Assigned task: Return an exact copy of the data, starting at its first line and ending at the line that contains "fx_px: 5002", minus any pictures.

:::::

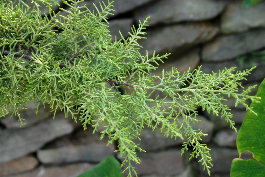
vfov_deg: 21.6
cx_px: 132
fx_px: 464
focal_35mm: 63
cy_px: 88
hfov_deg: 31.9
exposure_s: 1/80
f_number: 4.5
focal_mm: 42
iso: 400
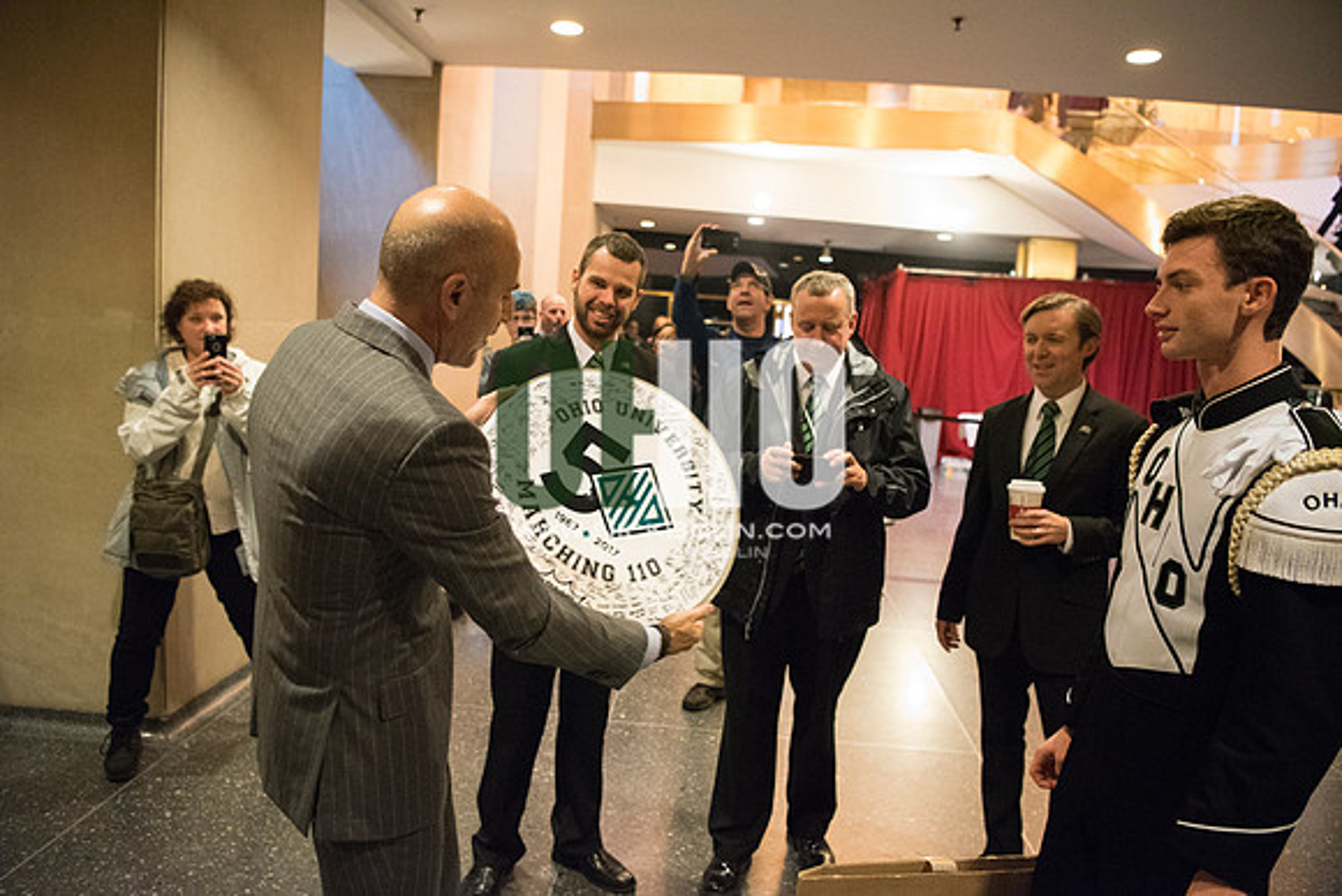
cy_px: 448
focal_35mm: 24
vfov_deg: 53.2
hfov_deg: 73.7
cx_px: 671
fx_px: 895
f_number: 2.8
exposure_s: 1/100
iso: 12800
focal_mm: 24
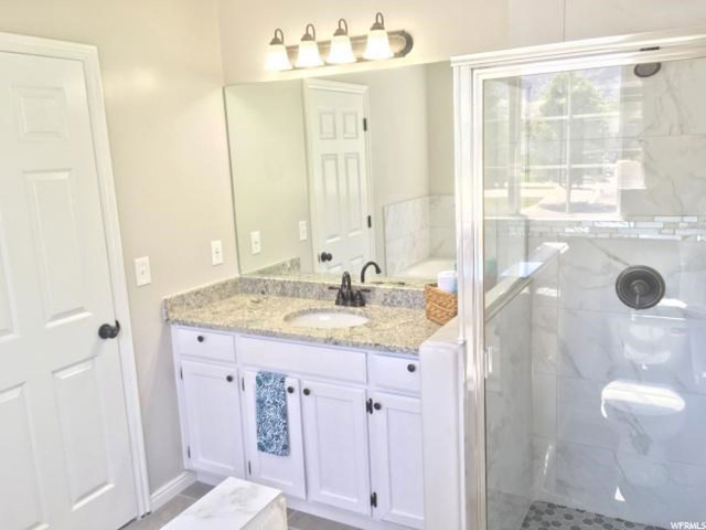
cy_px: 265
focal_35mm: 29
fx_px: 591
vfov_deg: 48.2
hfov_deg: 61.7
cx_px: 353
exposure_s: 1/40
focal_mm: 4.15
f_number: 2.2
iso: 25
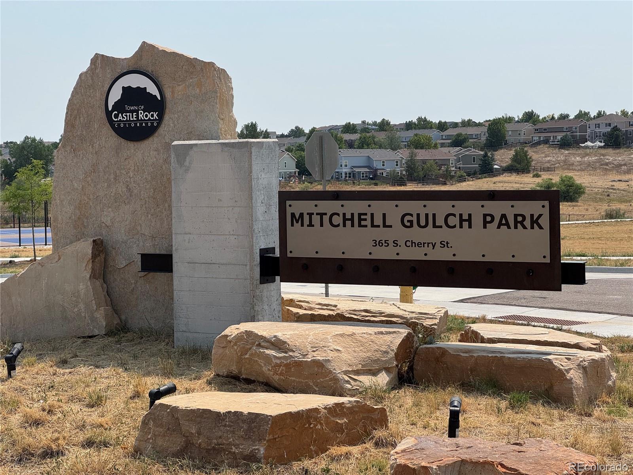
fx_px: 1408
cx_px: 316
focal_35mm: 77
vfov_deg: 19.1
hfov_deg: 25.3
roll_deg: +0.6
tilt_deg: -2.3
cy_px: 238
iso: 25
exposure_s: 1/1508
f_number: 2.8
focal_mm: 9
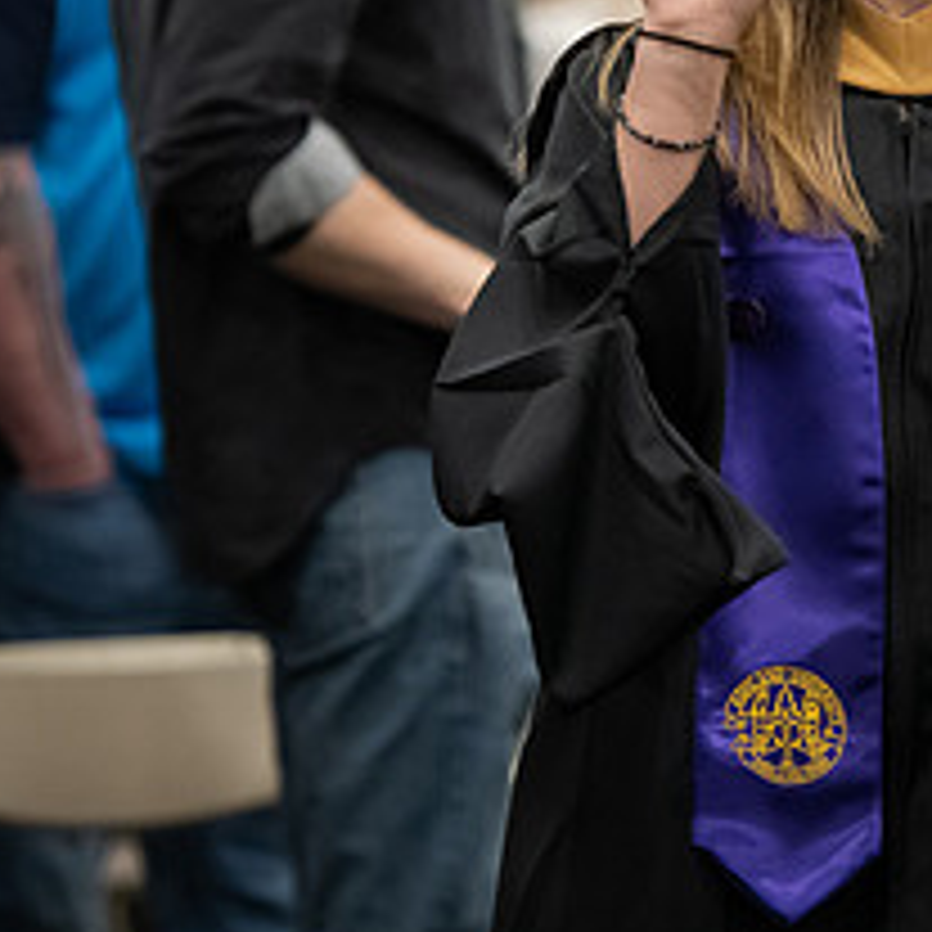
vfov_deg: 4.7
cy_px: 70
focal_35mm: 370
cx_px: 1090
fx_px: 11271
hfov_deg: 4.7
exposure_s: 1/200
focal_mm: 155
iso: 3200
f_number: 3.2
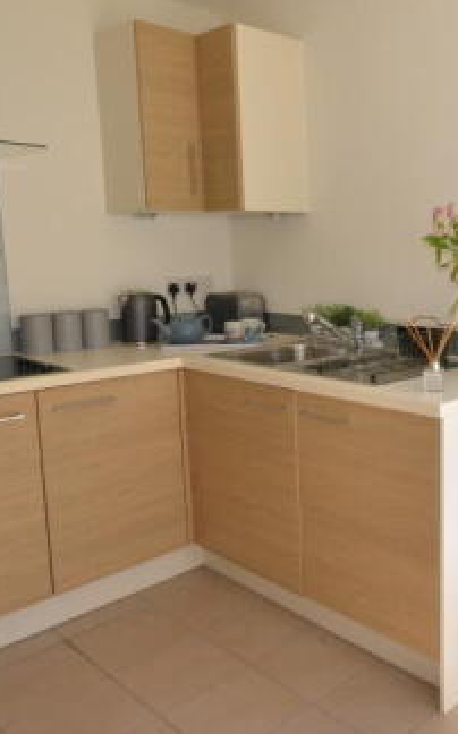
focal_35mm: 36
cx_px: 444
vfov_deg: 54.5
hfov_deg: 33.1
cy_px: 324
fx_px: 711
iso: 400
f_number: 11
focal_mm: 11.5
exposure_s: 1/60
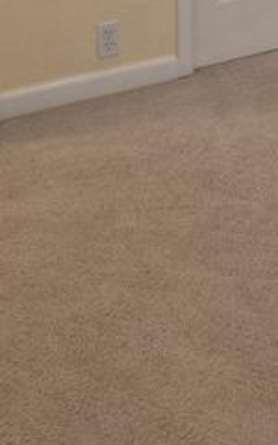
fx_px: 946
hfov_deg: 16.0
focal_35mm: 78
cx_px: 340
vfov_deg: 22.6
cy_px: -184
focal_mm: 5.4
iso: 500
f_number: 1.8
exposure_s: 1/120
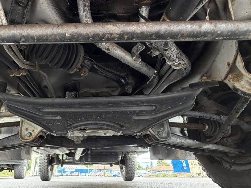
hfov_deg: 73.9
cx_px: 82
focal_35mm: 22
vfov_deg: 60.7
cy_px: 110
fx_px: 159
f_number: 2.2
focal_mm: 2.22
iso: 250
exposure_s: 1/121
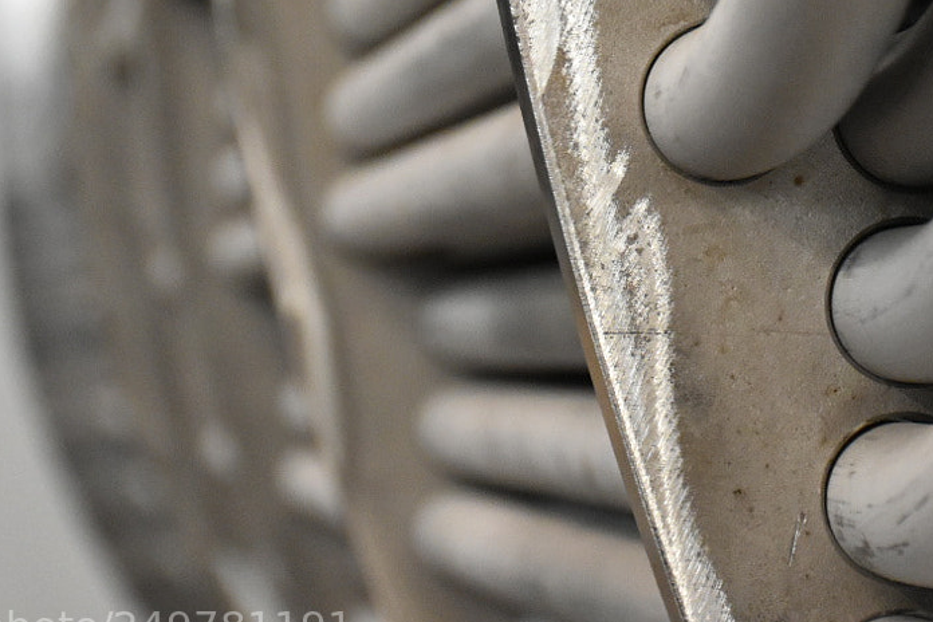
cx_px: 723
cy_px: 17
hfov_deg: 10.6
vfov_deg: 7.1
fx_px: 5002
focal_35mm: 193
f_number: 5
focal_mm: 56
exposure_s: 1/200
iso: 3200
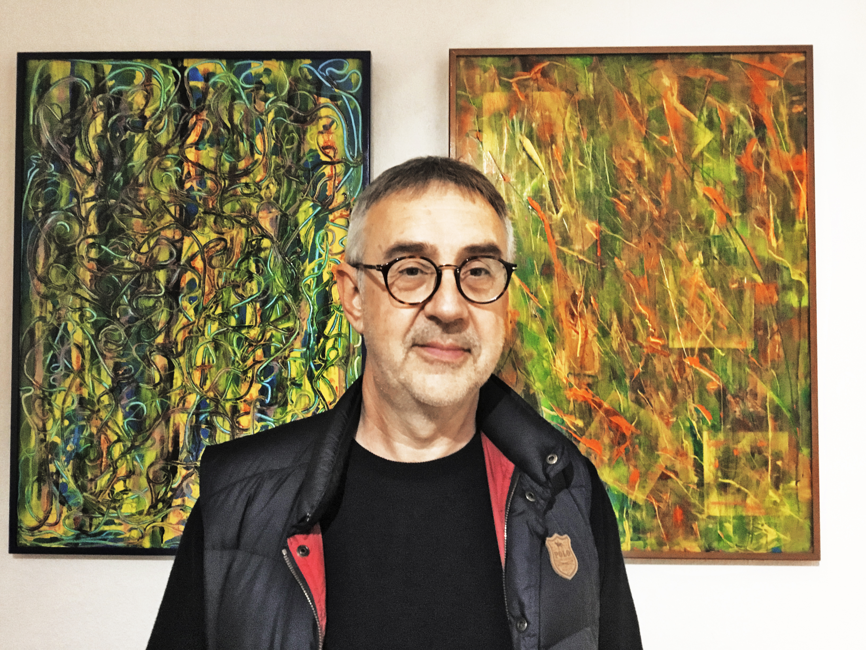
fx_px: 776
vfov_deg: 45.4
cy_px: 325
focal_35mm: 31
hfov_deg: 58.4
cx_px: 433
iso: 250
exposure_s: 1/17
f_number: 2.4
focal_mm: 3.3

:::::

Result of this task:
vfov_deg: 21.6
cx_px: 132
fx_px: 464
focal_35mm: 63
cy_px: 88
hfov_deg: 31.9
exposure_s: 1/80
f_number: 4.5
focal_mm: 42
iso: 400
cy_px: 448
focal_35mm: 24
vfov_deg: 53.2
hfov_deg: 73.7
cx_px: 671
fx_px: 895
f_number: 2.8
exposure_s: 1/100
iso: 12800
focal_mm: 24
cy_px: 265
focal_35mm: 29
fx_px: 591
vfov_deg: 48.2
hfov_deg: 61.7
cx_px: 353
exposure_s: 1/40
focal_mm: 4.15
f_number: 2.2
iso: 25
fx_px: 1408
cx_px: 316
focal_35mm: 77
vfov_deg: 19.1
hfov_deg: 25.3
roll_deg: +0.6
tilt_deg: -2.3
cy_px: 238
iso: 25
exposure_s: 1/1508
f_number: 2.8
focal_mm: 9
vfov_deg: 4.7
cy_px: 70
focal_35mm: 370
cx_px: 1090
fx_px: 11271
hfov_deg: 4.7
exposure_s: 1/200
focal_mm: 155
iso: 3200
f_number: 3.2
focal_35mm: 36
cx_px: 444
vfov_deg: 54.5
hfov_deg: 33.1
cy_px: 324
fx_px: 711
iso: 400
f_number: 11
focal_mm: 11.5
exposure_s: 1/60
fx_px: 946
hfov_deg: 16.0
focal_35mm: 78
cx_px: 340
vfov_deg: 22.6
cy_px: -184
focal_mm: 5.4
iso: 500
f_number: 1.8
exposure_s: 1/120
hfov_deg: 73.9
cx_px: 82
focal_35mm: 22
vfov_deg: 60.7
cy_px: 110
fx_px: 159
f_number: 2.2
focal_mm: 2.22
iso: 250
exposure_s: 1/121
cx_px: 723
cy_px: 17
hfov_deg: 10.6
vfov_deg: 7.1
fx_px: 5002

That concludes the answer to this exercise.